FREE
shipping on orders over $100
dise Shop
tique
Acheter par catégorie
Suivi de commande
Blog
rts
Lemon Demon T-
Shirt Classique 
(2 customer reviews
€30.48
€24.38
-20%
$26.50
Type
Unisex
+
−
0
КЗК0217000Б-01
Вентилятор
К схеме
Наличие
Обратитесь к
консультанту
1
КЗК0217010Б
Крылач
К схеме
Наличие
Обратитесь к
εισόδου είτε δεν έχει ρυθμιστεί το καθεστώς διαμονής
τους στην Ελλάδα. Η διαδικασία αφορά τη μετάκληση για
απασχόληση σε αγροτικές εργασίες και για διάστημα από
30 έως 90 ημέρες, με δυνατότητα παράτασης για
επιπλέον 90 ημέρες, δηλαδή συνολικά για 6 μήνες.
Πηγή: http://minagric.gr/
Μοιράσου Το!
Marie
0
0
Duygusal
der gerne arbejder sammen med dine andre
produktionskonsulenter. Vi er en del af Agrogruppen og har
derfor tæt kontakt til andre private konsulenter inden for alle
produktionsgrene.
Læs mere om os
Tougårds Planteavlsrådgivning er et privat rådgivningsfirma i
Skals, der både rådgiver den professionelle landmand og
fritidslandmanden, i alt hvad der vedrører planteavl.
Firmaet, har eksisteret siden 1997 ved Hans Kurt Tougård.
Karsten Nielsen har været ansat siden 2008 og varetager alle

_ _ _ _ _ _ _

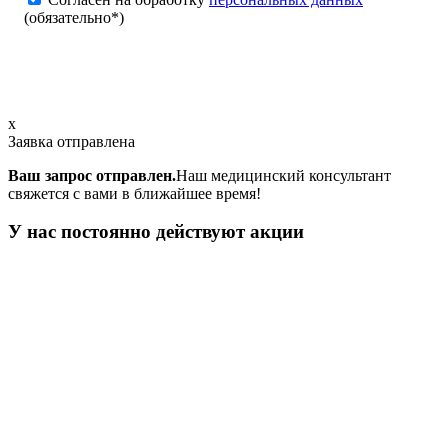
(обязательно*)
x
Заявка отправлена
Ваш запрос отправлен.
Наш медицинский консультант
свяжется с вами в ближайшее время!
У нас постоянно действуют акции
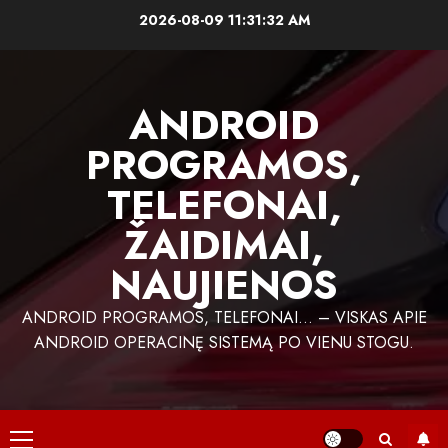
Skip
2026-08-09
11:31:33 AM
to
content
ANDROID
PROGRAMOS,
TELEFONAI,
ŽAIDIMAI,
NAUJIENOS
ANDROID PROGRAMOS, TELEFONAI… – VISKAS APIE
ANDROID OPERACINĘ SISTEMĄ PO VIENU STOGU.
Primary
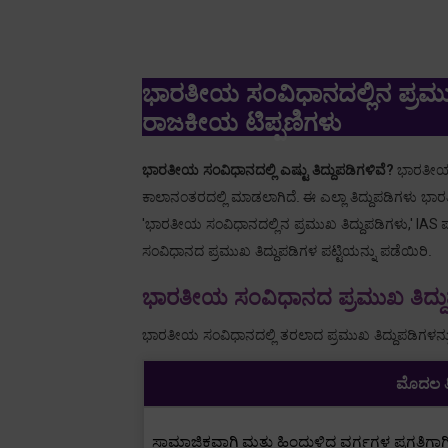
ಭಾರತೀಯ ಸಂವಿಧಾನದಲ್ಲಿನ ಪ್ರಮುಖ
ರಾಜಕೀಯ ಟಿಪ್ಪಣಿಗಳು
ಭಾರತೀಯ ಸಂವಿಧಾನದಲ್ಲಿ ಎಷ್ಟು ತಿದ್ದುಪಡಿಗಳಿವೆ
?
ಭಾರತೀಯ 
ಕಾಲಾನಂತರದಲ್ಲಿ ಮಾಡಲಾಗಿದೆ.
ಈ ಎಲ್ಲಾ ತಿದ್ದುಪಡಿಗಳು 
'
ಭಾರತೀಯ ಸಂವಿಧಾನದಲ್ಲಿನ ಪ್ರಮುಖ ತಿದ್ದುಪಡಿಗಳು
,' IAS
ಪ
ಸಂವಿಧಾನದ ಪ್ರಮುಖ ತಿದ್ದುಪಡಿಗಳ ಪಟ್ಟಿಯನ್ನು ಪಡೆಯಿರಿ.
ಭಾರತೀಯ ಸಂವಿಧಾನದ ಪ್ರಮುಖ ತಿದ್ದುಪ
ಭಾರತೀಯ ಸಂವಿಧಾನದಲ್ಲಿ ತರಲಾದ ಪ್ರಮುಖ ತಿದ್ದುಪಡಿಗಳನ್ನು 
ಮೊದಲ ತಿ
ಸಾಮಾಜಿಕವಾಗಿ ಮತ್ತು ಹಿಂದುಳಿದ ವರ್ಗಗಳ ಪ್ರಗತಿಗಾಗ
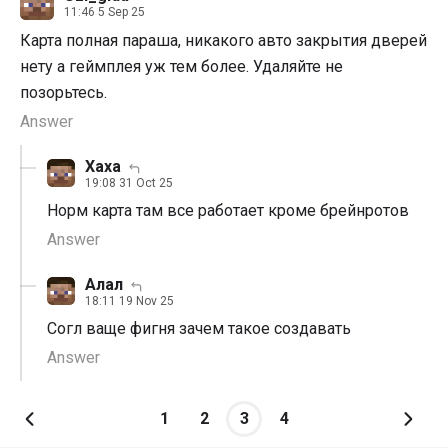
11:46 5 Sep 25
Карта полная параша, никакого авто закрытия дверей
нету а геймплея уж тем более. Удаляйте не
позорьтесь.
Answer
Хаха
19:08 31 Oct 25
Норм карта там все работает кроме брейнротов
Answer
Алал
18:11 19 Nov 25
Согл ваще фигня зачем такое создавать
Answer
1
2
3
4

_ _ _ _ _ _ _

Pick out every line in the records that contains the word "PROGRAMOS", and copy each one.

PROGRAMOS,
ANDROID PROGRAMOS, TELEFONAI… – VISKAS APIE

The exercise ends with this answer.